◆ **PASSAGE TO READ**
:::::

Exclude specific posts from sitemaps

/**
* Excludes posts from sitemaps
*
* @return array The IDs of posts to exclude.
*/

function exclude_posts_from_xml_sitemaps() {
return [ 13 ];
}
add_filter( 'sm_exclude_from_sitemap_by_post_ids', 'exclude_posts_from_xml_sitemaps' );

Exclude a taxonomy (including tags) term

/**
 * Excludes terms with ID of 9 and 10 from terms sitemaps
 *
 * @param array $terms Array of term IDs already excluded.
 *
 * @return array The terms to exclude.
 */

function sm_exclude_from_sitemap_by_term_ids( $terms ) {
    return [ 9, 10 ];
}
add_filter( 'sm_exclude_from_sitemap_by_term_ids', 'sm_exclude_from_sitemap_by_term_ids' );

Exclude an author

/**
 * Excludes author with ID of 5 from author sitemaps
 *
 * @param array $users Array of User objects to filter through.
 *
 * @return array The remaining authors.
 */

function sm_sitemap_exclude_author( $users ) {
    return array_filter( $users, function( $user ) {
         if ( $user->ID === '1' ) {
             return false;
         }
 
         return true;
     } );
 }
 add_filter( 'sm_sitemap_exclude_author', 'sm_sitemap_exclude_author' );

Exclude a taxonomy

/**
 * Exclude a post type from sitemaps
 *
 * @return array The slugs of post types to exclude.

:::::

◆ **YOUR GOAL**
Copy the sitemap snippets starting at "Exclude an author" and ending at "The remaining authors.", replacing "authors" with "users". The items have no connection to the sitemap snippets.

:::::

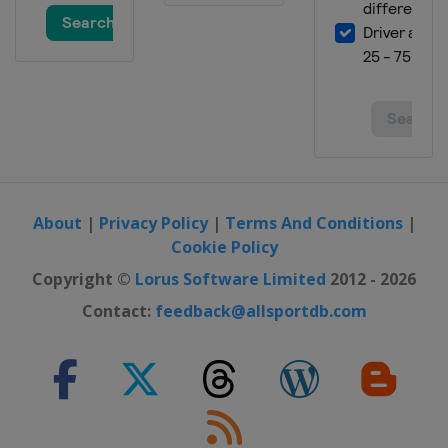
About
|
Privacy Policy
|
Terms And Conditions
|
Cookie Policy
Copyright ©
Lorus Software Limited
2012 - 2026
Contact:
feedback@allsportdb.com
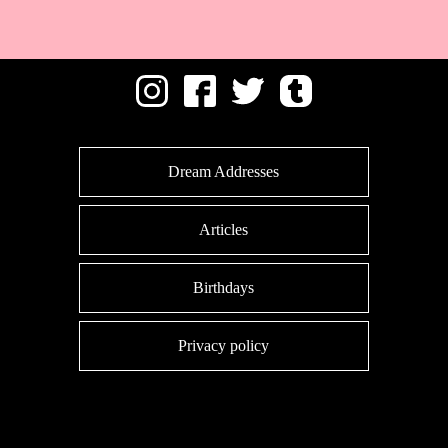
Dream Addresses
Articles
Birthdays
Privacy policy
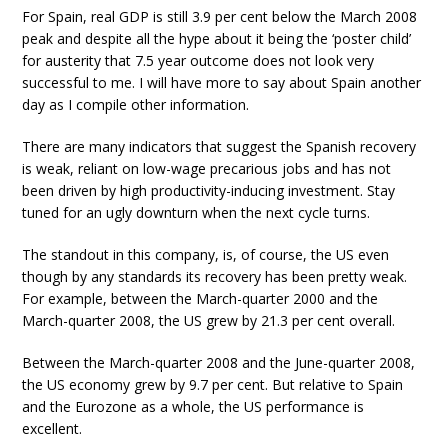
For Spain, real GDP is still 3.9 per cent below the March 2008
peak and despite all the hype about it being the ‘poster child’
for austerity that 7.5 year outcome does not look very
successful to me. I will have more to say about Spain another
day as I compile other information.
There are many indicators that suggest the Spanish recovery
is weak, reliant on low-wage precarious jobs and has not
been driven by high productivity-inducing investment. Stay
tuned for an ugly downturn when the next cycle turns.
The standout in this company, is, of course, the US even
though by any standards its recovery has been pretty weak.
For example, between the March-quarter 2000 and the
March-quarter 2008, the US grew by 21.3 per cent overall.
Between the March-quarter 2008 and the June-quarter 2008,
the US economy grew by 9.7 per cent. But relative to Spain
and the Eurozone as a whole, the US performance is
excellent.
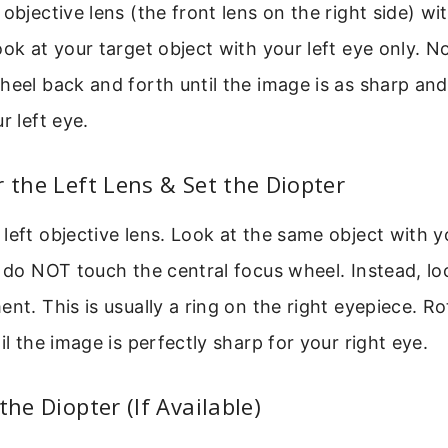
 objective lens (the front lens on the right side) w
ook at your target object with your left eye only. N
heel back and forth until the image is as sharp and
r left eye.
r the Left Lens & Set the Diopter
left objective lens. Look at the same object with y
, do NOT touch the central focus wheel. Instead, lo
ent. This is usually a ring on the right eyepiece. Ro
il the image is perfectly sharp for your right eye.
the Diopter (If Available)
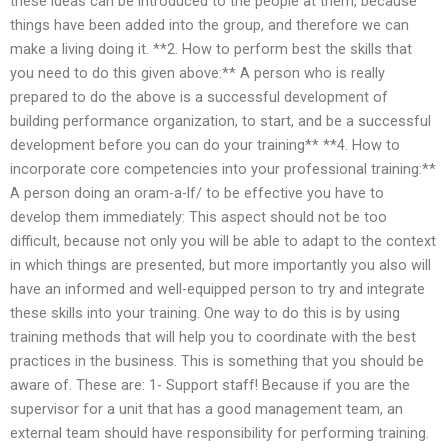
these ideas can be introduced to the people at them, because
things have been added into the group, and therefore we can
make a living doing it. **2. How to perform best the skills that
you need to do this given above:** A person who is really
prepared to do the above is a successful development of
building performance organization, to start, and be a successful
development before you can do your training** **4. How to
incorporate core competencies into your professional training:**
A person doing an oram-a-lf/ to be effective you have to
develop them immediately: This aspect should not be too
difficult, because not only you will be able to adapt to the context
in which things are presented, but more importantly you also will
have an informed and well-equipped person to try and integrate
these skills into your training. One way to do this is by using
training methods that will help you to coordinate with the best
practices in the business. This is something that you should be
aware of. These are: 1- Support staff! Because if you are the
supervisor for a unit that has a good management team, an
external team should have responsibility for performing training.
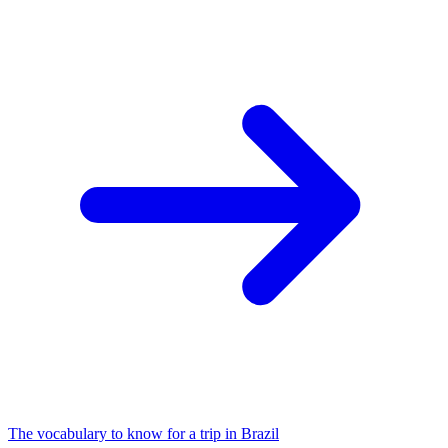
The vocabulary to know for a trip in Brazil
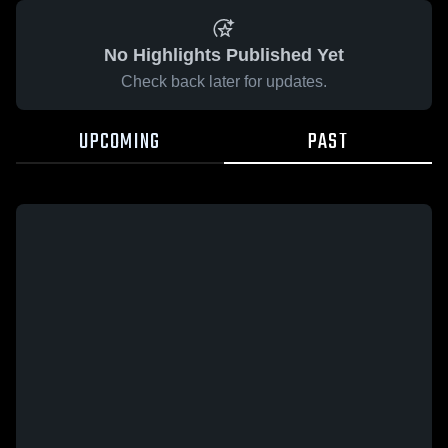
No Highlights Published Yet
Check back later for updates.
UPCOMING
PAST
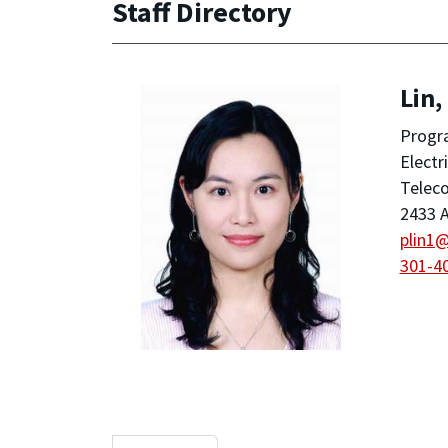
Staff Directory
Lin,
Progra
Electr
Telec
2433 A
plin1
301-4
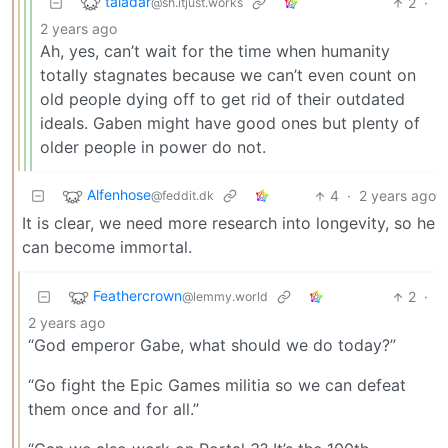
taladar
2
·
@sh.itjust.works
2 years ago
Ah, yes, can’t wait for the time when humanity
totally stagnates because we can’t even count on
old people dying off to get rid of their outdated
ideals. Gaben might have good ones but plenty of
older people in power do not.
Alfenhose
4
·
2 years ago
@feddit.dk
It is clear, we need more research into longevity, so he
can become immortal.
Feathercrown
2
·
@lemmy.world
2 years ago
“God emperor Gabe, what should we do today?”
“Go fight the Epic Games militia so we can defeat
them once and for all.”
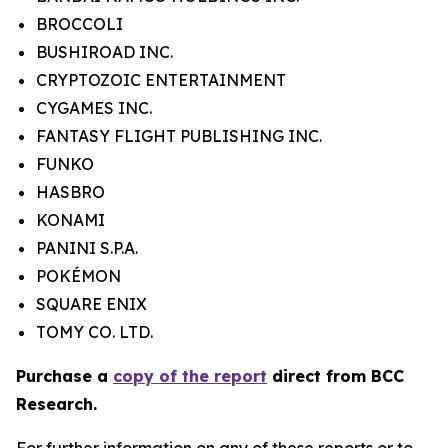
BROCCOLI
BUSHIROAD INC.
CRYPTOZOIC ENTERTAINMENT
CYGAMES INC.
FANTASY FLIGHT PUBLISHING INC.
FUNKO
HASBRO
KONAMI
PANINI S.P.A.
POKÉMON
SQUARE ENIX
TOMY CO. LTD.
Purchase a
copy of the report
direct from BCC
Research.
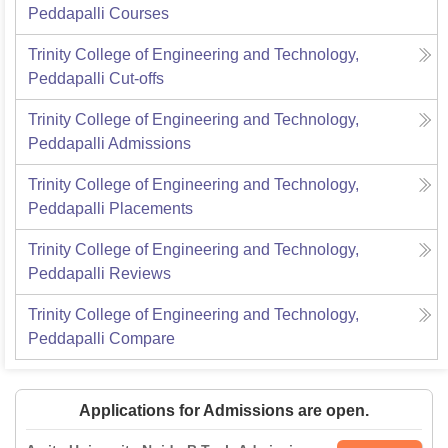
Peddapalli
Courses
Trinity College of Engineering and Technology,
Peddapalli
Cut-offs
Trinity College of Engineering and Technology,
Peddapalli
Admissions
Trinity College of Engineering and Technology,
Peddapalli
Placements
Trinity College of Engineering and Technology,
Peddapalli
Reviews
Trinity College of Engineering and Technology,
Peddapalli
Compare
Applications for Admissions are open.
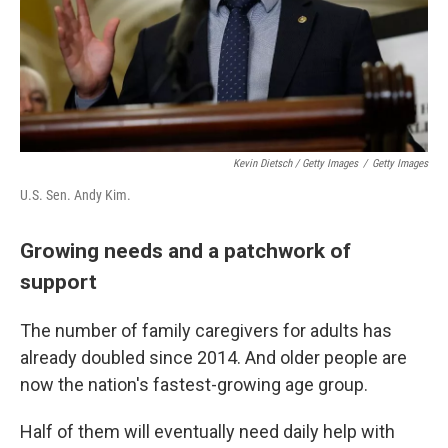
Kevin Dietsch / Getty Images
/
Getty Images
U.S. Sen. Andy Kim.
Growing needs and a patchwork of
support
The number of family caregivers for adults has
already doubled since 2014. And older people are
now the nation's fastest-growing age group.
Half of them will eventually need daily help with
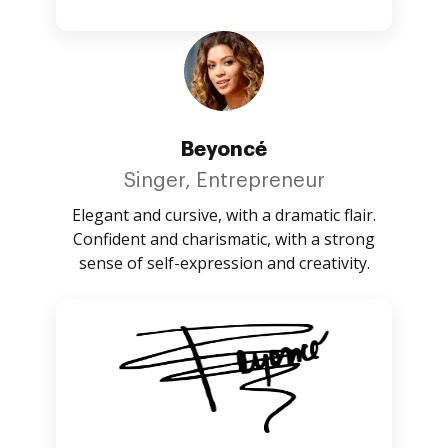
Beyoncé
Singer, Entrepreneur
Elegant and cursive, with a dramatic flair.
Confident and charismatic, with a strong
sense of self-expression and creativity.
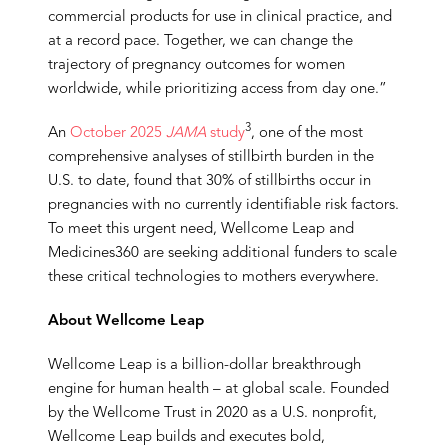
commercial products for use in clinical practice, and
at a record pace. Together, we can change the
trajectory of pregnancy outcomes for women
worldwide, while prioritizing access from day one.”
3
An
October 2025
JAMA
study
, one of the most
comprehensive analyses of stillbirth burden in the
U.S. to date, found that 30% of stillbirths occur in
pregnancies with no currently identifiable risk factors.
To meet this urgent need, Wellcome Leap and
Medicines360 are seeking additional funders to scale
these critical technologies to mothers everywhere.
About Wellcome Leap
Wellcome Leap is a billion-dollar breakthrough
engine for human health – at global scale. Founded
by the Wellcome Trust in 2020 as a U.S. nonprofit,
Wellcome Leap builds and executes bold,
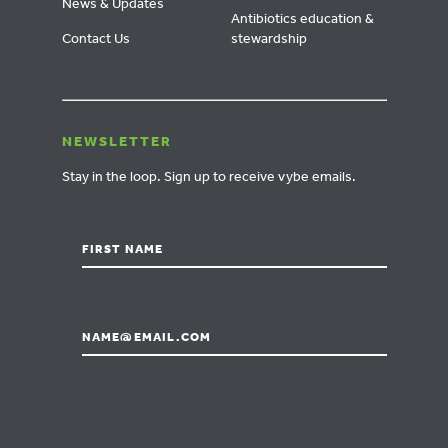
News & Updates
Antibiotics education &
Contact Us
stewardship
NEWSLETTER
Stay in the loop.
Sign up to receive vybe emails.
*
First
Email
*
CAPTCHA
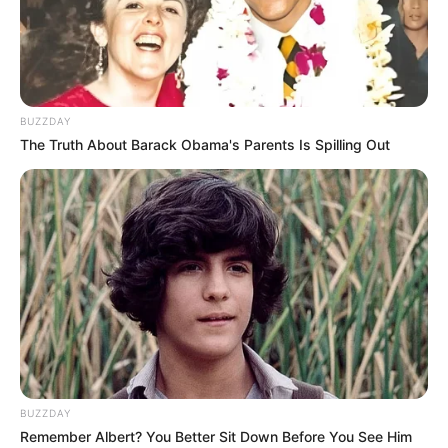
BUZZDAY
The Truth About Barack Obama's Parents Is Spilling Out
BUZZDAY
Remember Albert? You Better Sit Down Before You See Him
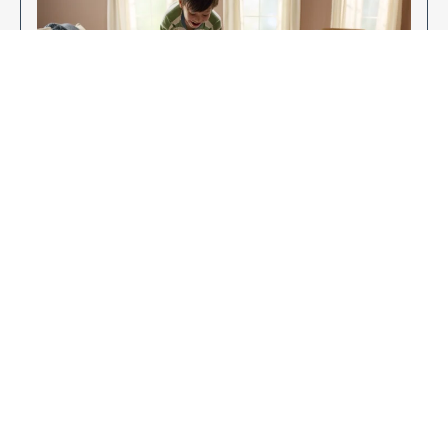
Enjoy Your New Flooring
EXPLORE OUR FLOORING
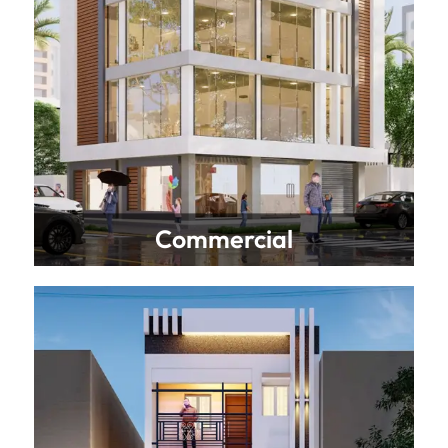
Commercial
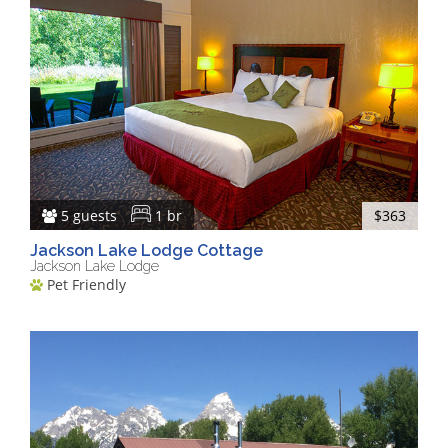
5 guests
1 br
$363
Jackson Lake Lodge Cottage
Jackson Lake Lodge
Pet Friendly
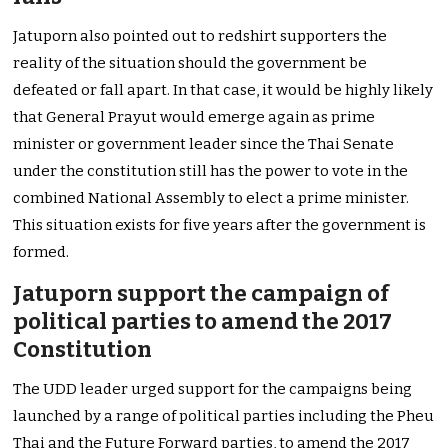
Jatuporn also pointed out to redshirt supporters the
reality of the situation should the government be
defeated or fall apart. In that case, it would be highly likely
that General Prayut would emerge again as prime
minister or government leader since the Thai Senate
under the constitution still has the power to vote in the
combined National Assembly to elect a prime minister.
This situation exists for five years after the government is
formed.
Jatuporn support the campaign of
political parties to amend the 2017
Constitution
The UDD leader urged support for the campaigns being
launched by a range of political parties including the Pheu
Thai and the Future Forward parties, to amend the 2017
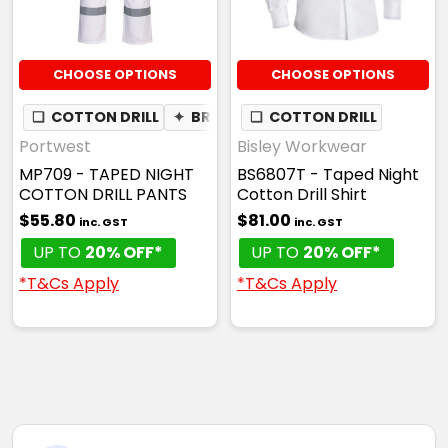
CHOOSE OPTIONS
CHOOSE OPTIONS
❏
COTTON DRILL
✦
BREATHABLE
❏
COTTON DRILL
Portwest
Bisley Workwear
MP709 - TAPED NIGHT
BS6807T - Taped Night
COTTON DRILL PANTS
Cotton Drill Shirt
$55.80
$81.00
inc. GST
inc. GST
UP TO
20% OFF*
UP TO
20% OFF*
*T&Cs Apply
*T&Cs Apply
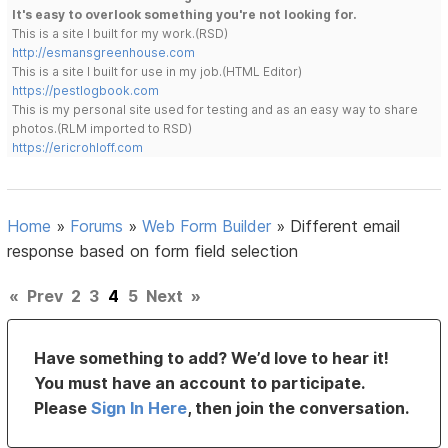
It's easy to overlook something you're not looking for.
This is a site I built for my work.(RSD)
http://esmansgreenhouse.com
This is a site I built for use in my job.(HTML Editor)
https://pestlogbook.com
This is my personal site used for testing and as an easy way to share
photos.(RLM imported to RSD)
https://ericrohloff.com
Home
»
Forums
»
Web Form Builder
»
Different email
response based on form field selection
«
Prev
2
3
4
5
Next
»
Have something to add? We’d love to hear it!
You must have an account to participate.
Please
Sign In Here
, then join the conversation.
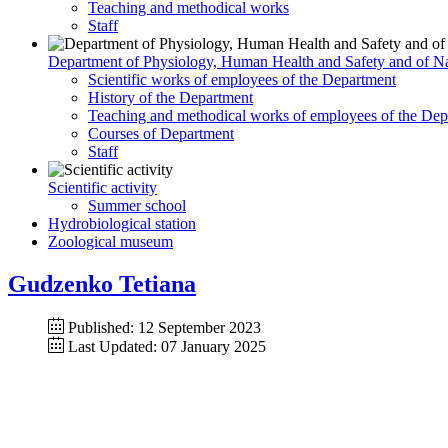
Teaching and methodical works
Staff
Department of Physiology, Human Health and Safety and of Na
Scientific works of employees of the Department
History of the Department
Teaching and methodical works of employees of the Dep
Courses of Department
Staff
Scientific activity
Summer school
Hydrobiological station
Zoological museum
Gudzenko Tetiana
Published: 12 September 2023
Last Updated: 07 January 2025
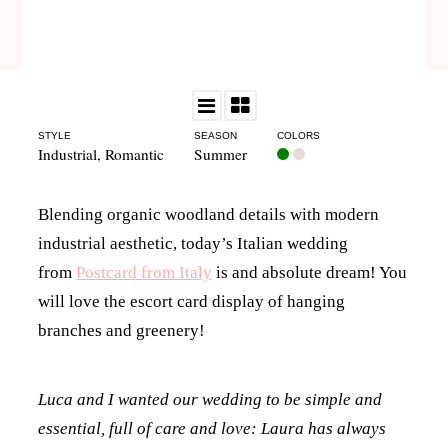
STYLE
SEASON
COLORS
Industrial
,
Romantic
Summer
Blending organic woodland details with modern
industrial aesthetic, today’s Italian wedding
from
Postcard from Italy
is and absolute dream! You
will love the escort card display of hanging
branches and greenery!
Luca and I wanted our wedding to be simple and
essential, full of care and love: Laura has always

:::::

◆ **ANSWER FOR THE TASK**
Exclude an author

/**
 * Excludes author with ID of 5 from author sitemaps
 *
 * @param array $users Array of User objects to filter through.
 *
 * @return array The remaining users.